KANEOHE, Hawaii--Not content to sit on his laurels, Roy Disney and his turbo-charged Santa Cruz 70 Pyewacket added a third record from mainland North America to the state of Hawaii last week.

Already holder of the Victoria-Maui and Transpac Race records (see below), this year Pyewacket decimated the 2,070-mile course record for the West Marine Pacific Cup with a time of 6d:14h:23m, a 13.07-knot average and 32 hours faster than the previous record set in 1996.

Over the last three years, Pyewacket has sailed a total of 6,603 miles in 24d:01h:23m at an average of 11.43 knots. Explorer Ferdinand Magellan may have named the biggest ocean in the world in 1520, but now, seemingly like everything else in the world, Disney owns it.

"It requires luck in the weather as much as anything," said Disney, referring to his boat's triple crown record feat. "You have to hit the weather windows. We had the right amount of wind the whole way. On the third day, exactly 72 hours into the race, we were within a few miles of the halfway point."

After a rough first night beating with a No. 3 and two reefs, Pyewacket was able to bear off and start blasting toward Hawaii. And blast they did, powered by a 4,000-square-foot asymmetric spinnaker on a 35-foot pole. On the second day, Pyewacket posted a 24-hour run of 345 miles.

"A lot of time we were in winds of 16 to 18 knots, and the boat's just doing 12 to 15 constantly," said Disney. "Then a little puff comes along, and suddenly you're up to 19 to 20 knots boatspeed and chatting with your friends."

At that speed, Disney said the boat handles OK, although he wished the rudder were a little smaller. "The rudder's so big that the boat gets a little twitchy. It's a little like walking on eggs. I thought we may have been over-turboed."

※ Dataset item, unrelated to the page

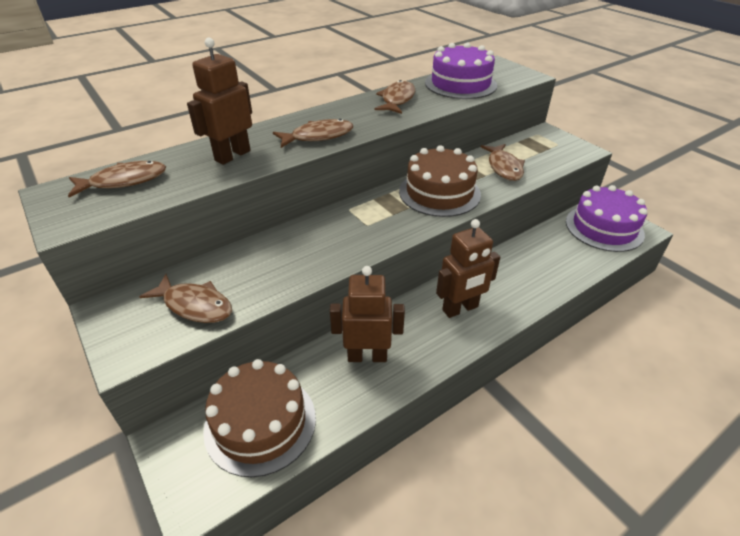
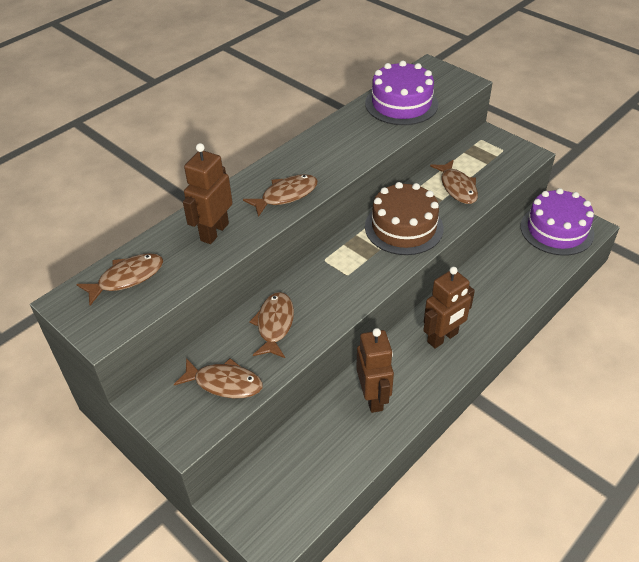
camera: 10 degrees left, 5 degrees up
(260, 423) = (302, 472): brown cake -> none
(367, 356) = (373, 397): brown robot -> brown robot turned 90 degrees clockwise
(397, 100) = (345, 135): brown fish -> brown fish (274, 324)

The turbo sleds, which saw four of five starters complete the course (Robert McNiel's Zephyros returned to San Francisco 24 hours after the with a broken mast), were allowed to use water ballast, and here Pyewacket had an edge on its competition.

"We had rubberized plastic bags hanging over the side," said Disney. "Most of the other boats just had water jugs on bunks or on the rail. We added some pad eyes on deck to hang the bags from. It allowed us to carry the equivalent of 18 crew."

The only real problem the crew encountered along the way was a frozen steering cable sheave. It freed after being sprayed with some lubricant, but while frozen the Vectran steering cable flattened where it rubbed against the sheave.

A repair was effected while under full sail. "The guys laid out what had to be done, and then said, 'OK, let's do it.'," said Disney. "We had the emergency tiller out, and it only took a couple minutes to change the Vectran. Luckily, there wasn't much pressure on the tiller."

Most of the crew -- Roy P. Disney, Stan Honey, Robbie Haines, Rick Brent, Gregg Hedrick, Ben Mitchell, Dan Crowley, Zan Drejes, Doug Rastello and Dick Loewy --have sailed all three races.

Since its launching in '91, the Santa Cruz 70 Pyewacket has been a consistent winner.

Despite that, Disney expects to take delivery of a new Reichel/Pugh-designed sled
this fall.

"It's kind of akin to Zephyros," said Disney. "Zephyros is clearly faster. It just hasn't been able to show it because its rig keeps falling."

With a new boat and the same crew, records just may keep falling for Disney."